# Building Neural Network

In [2]:
import torch
from torchvision import transforms, datasets 

# init training and testing data
train = datasets.MNIST("", train =True, download=True, 
                       transform=transforms.Compose([transforms.ToTensor()]))

test = datasets.MNIST("", train =False, download=True, 
                       transform=transforms.Compose([transforms.ToTensor()]))
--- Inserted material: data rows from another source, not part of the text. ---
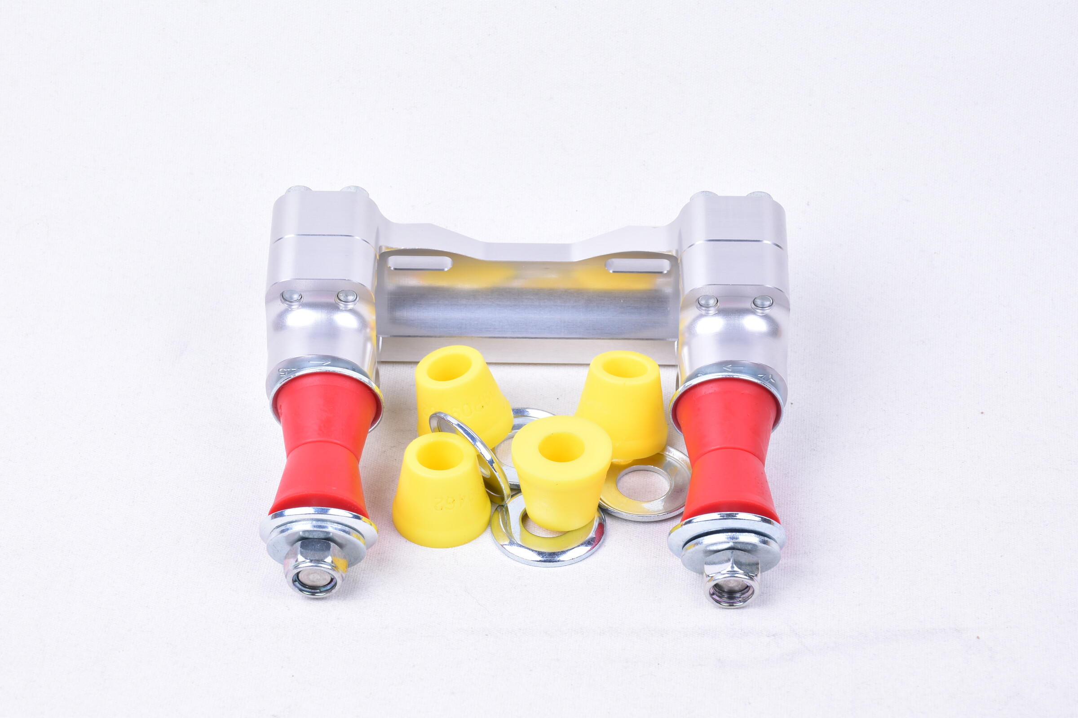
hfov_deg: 19.5
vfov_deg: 13.0
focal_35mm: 105
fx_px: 3144
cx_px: 539
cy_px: 359
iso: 100
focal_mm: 70
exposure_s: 1/100
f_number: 11
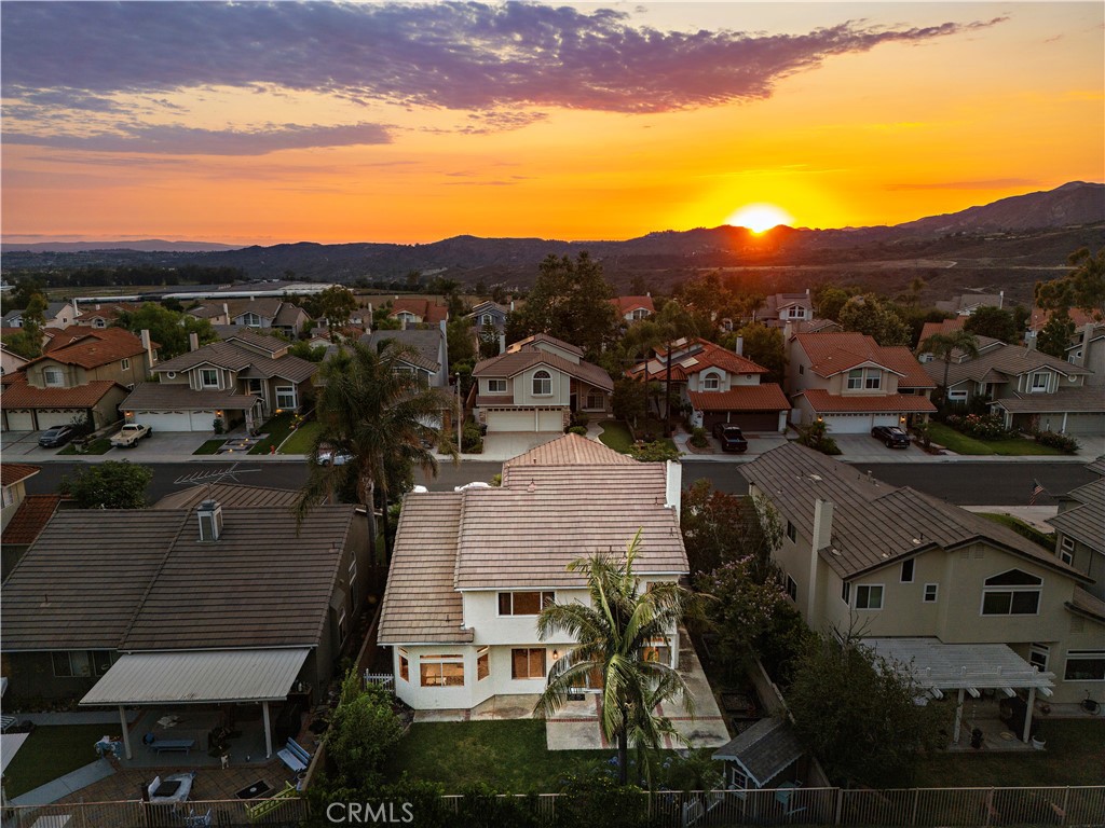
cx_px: 552
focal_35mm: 24
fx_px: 766
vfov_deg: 56.8
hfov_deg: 71.6
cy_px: 414
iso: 100
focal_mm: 6.72
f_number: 1.7
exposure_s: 1/200
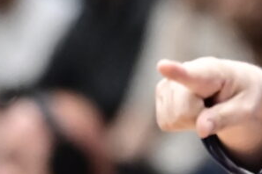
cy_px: 73
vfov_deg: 1.7
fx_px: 5887
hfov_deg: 2.5
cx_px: 465
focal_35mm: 809
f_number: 2.8
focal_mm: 200
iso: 2500
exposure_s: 1/1000
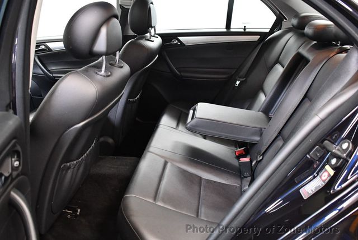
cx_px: 179
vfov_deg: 36.9
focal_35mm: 36
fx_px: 358
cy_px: 120
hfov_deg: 53.1
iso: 3200
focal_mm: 18
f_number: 3.5
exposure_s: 1/60
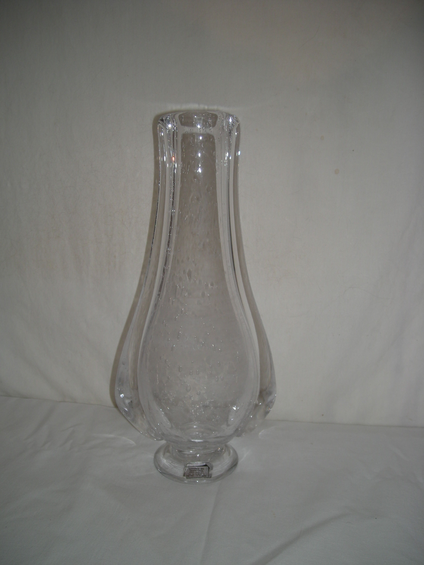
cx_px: 212
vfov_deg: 52.6
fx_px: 572
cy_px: 282
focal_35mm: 35
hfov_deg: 40.7
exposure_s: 1/31.4
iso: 50
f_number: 2.8
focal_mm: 5.7
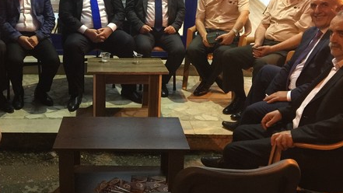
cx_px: 105
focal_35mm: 48
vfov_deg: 24.8
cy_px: 60
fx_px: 437
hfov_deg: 42.1
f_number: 2.2
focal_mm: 4.15
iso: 125
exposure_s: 1/10
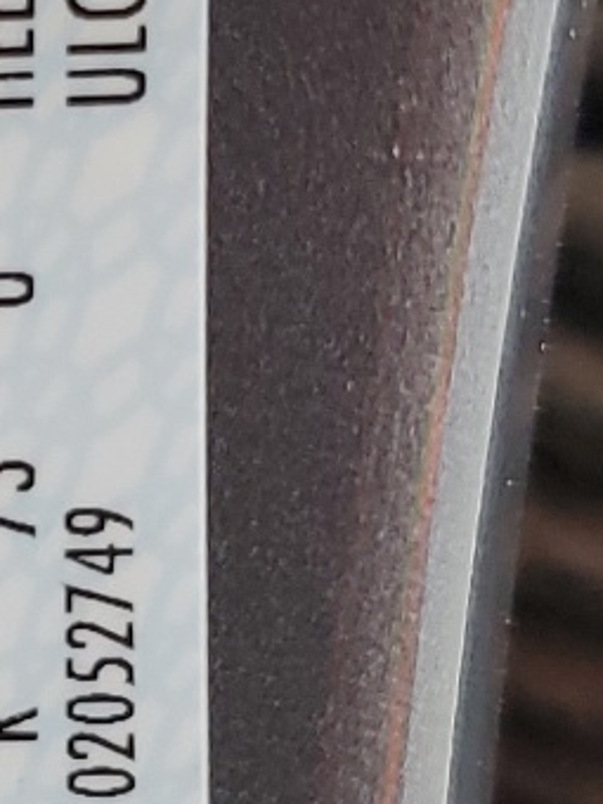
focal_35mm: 163
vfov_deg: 12.1
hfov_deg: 8.7
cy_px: 448
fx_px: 3786
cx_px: -546
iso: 69
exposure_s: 1/120
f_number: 1.5
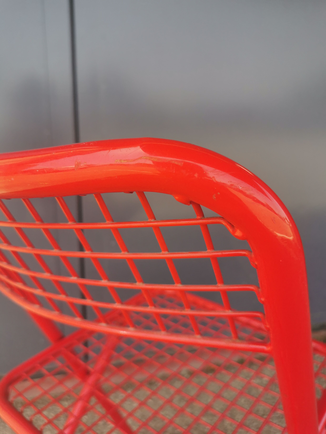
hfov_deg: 51.4
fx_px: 339
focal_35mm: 27
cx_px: 163
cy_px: 217
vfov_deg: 65.3
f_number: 1.8
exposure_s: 1/647
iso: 50
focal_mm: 5.58
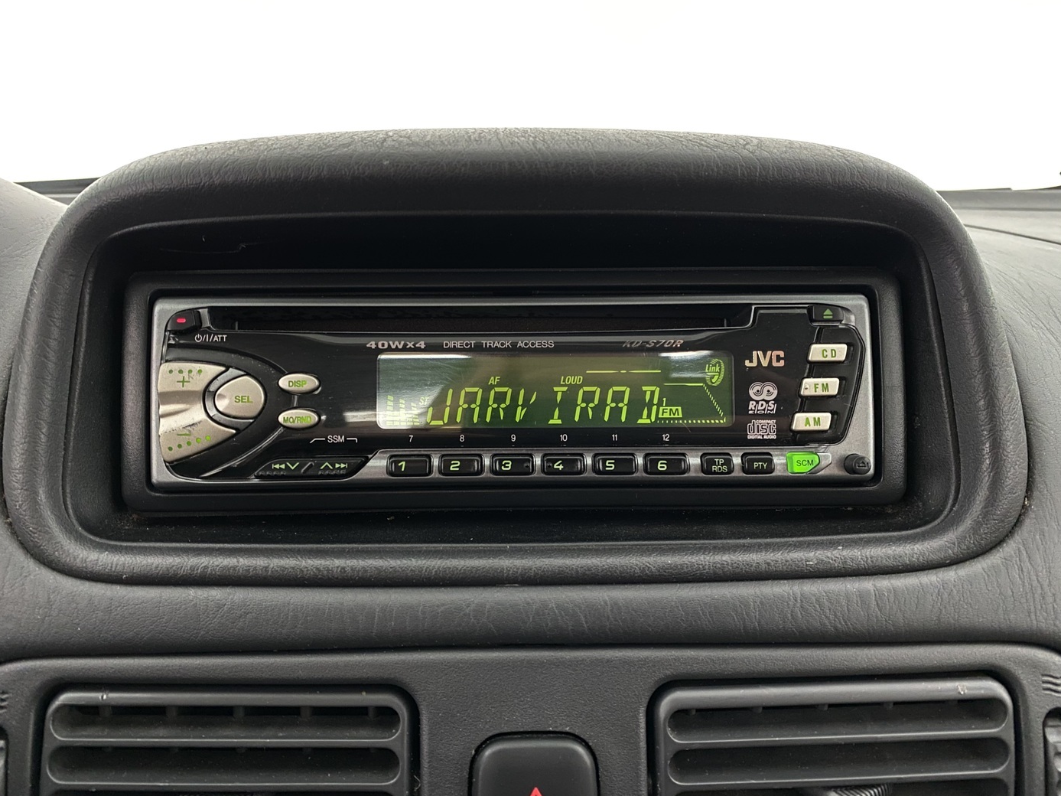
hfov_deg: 65.3
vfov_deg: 51.3
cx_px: 519
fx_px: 827
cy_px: 387
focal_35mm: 27
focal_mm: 4.25
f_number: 1.8
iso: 1250
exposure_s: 1/25
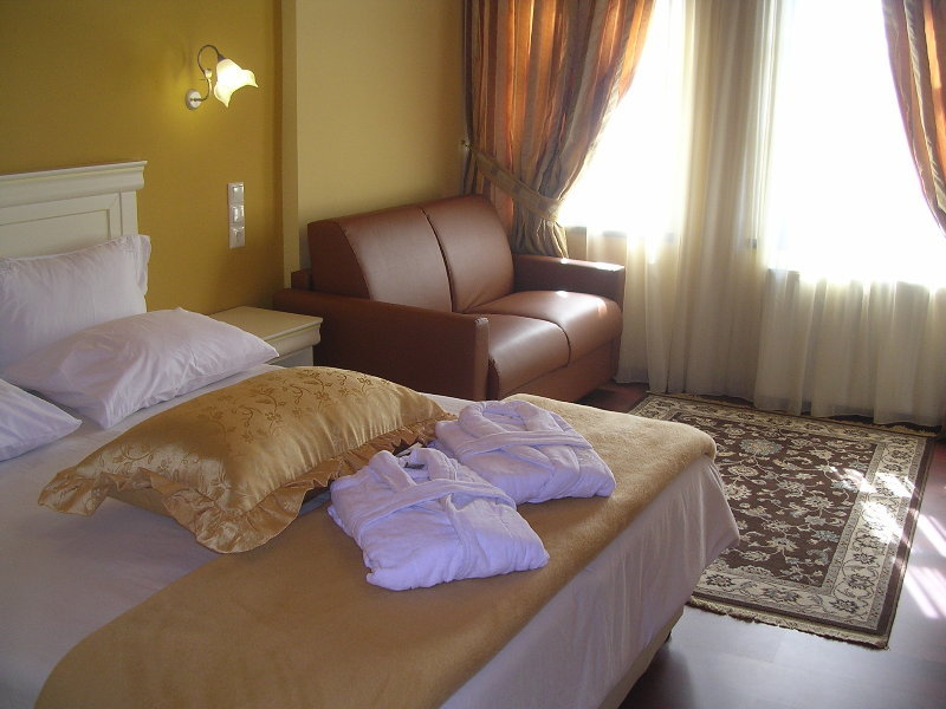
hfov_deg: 49.0
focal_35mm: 38
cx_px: 473
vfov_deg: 37.7
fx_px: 1038
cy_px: 354
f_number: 2.8
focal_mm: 5.8
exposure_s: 1/35.9
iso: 100
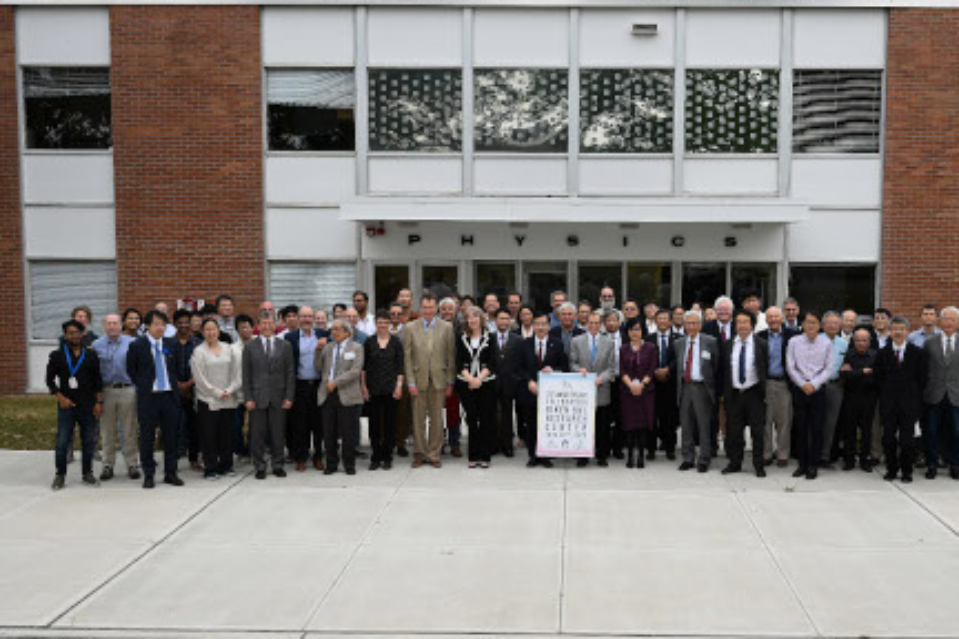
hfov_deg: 46.2
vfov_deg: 31.9
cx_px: 557
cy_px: 341
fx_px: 1119
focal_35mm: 42
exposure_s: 1/200
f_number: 7.1
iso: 220
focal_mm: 33
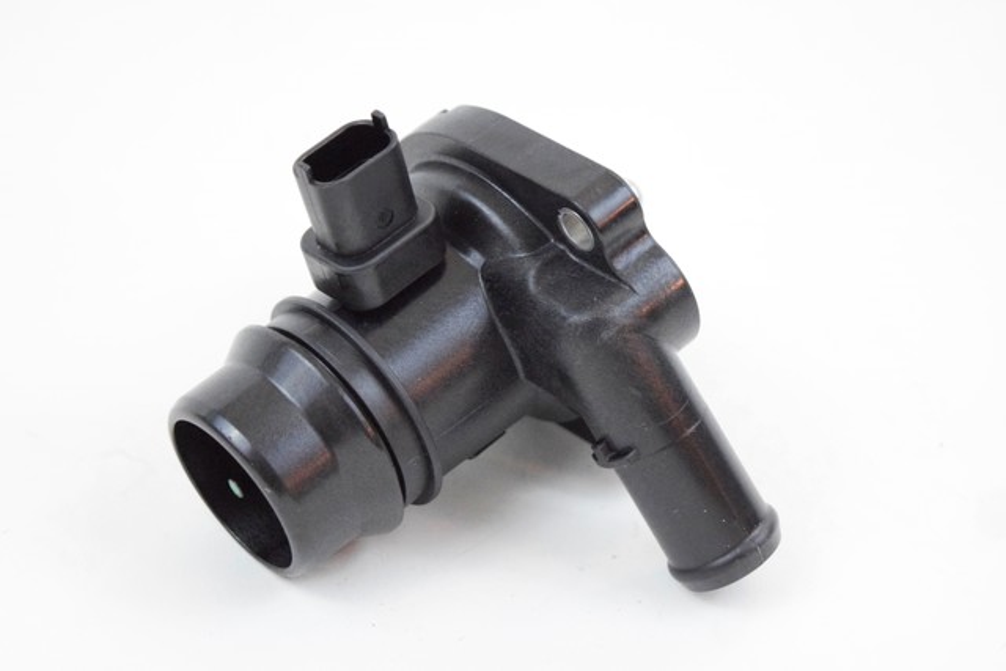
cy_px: 336
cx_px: 503
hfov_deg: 24.6
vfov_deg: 16.6
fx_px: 2306
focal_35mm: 82
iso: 6400
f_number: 5.6
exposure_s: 1/60
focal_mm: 55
# Training and Testing sets
trainset = torch.utils.data.DataLoader(train, batch_size=10, shuffle=True) # Batch size dictates how much data is passed through model at a time
testset = torch.utils.data.DataLoader(test, batch_size=10, shuffle=True) # Shuffle creates randomness - improves generalization

In [3]:
import torch.nn as nn 
import torch.nn.functional as F

In [8]:
class Net(nn.Module):
    def __init__(self):
        super().__init__() # Required
        self.fc1 = nn.Linear(28*28, 64) # Fully connected first layer, output -> 3 layers of 64 neurons
        self.fc2 = nn.Linear(64, 64)
        self.fc3 = nn.Linear(64, 64)
        self.fc4 = nn.Linear(64, 10) # 10 outputs (1 for each number)
    
    def forward(self, x): # How data flows through network
        x = F.relu(self.fc1(x)) # Relu activation function
        x = F.relu(self.fc2(x))
        # Can put logic in here (more advanced)
        x = F.relu(self.fc3(x))
        x = self.fc4(x)
        return F.log_softmax(x, dim=1)
    
net = Net()
print(net)

Net(
  (fc1): Linear(in_features=784, out_features=64, bias=True)
  (fc2): Linear(in_features=64, out_features=64, bias=True)
  (fc3): Linear(in_features=64, out_features=64, bias=True)
  (fc4): Linear(in_features=64, out_features=10, bias=True)
)


In [27]:
X = torch.rand((28,28))
X = X.view(-1,28*28) # Flattening

In [28]:
output = net(X)
output

tensor([[-2.4504, -2.1972, -2.2861, -2.4013, -2.1790, -2.1951, -2.3202, -2.3966,
         -2.4476, -2.2066]], grad_fn=<LogSoftmaxBackward>)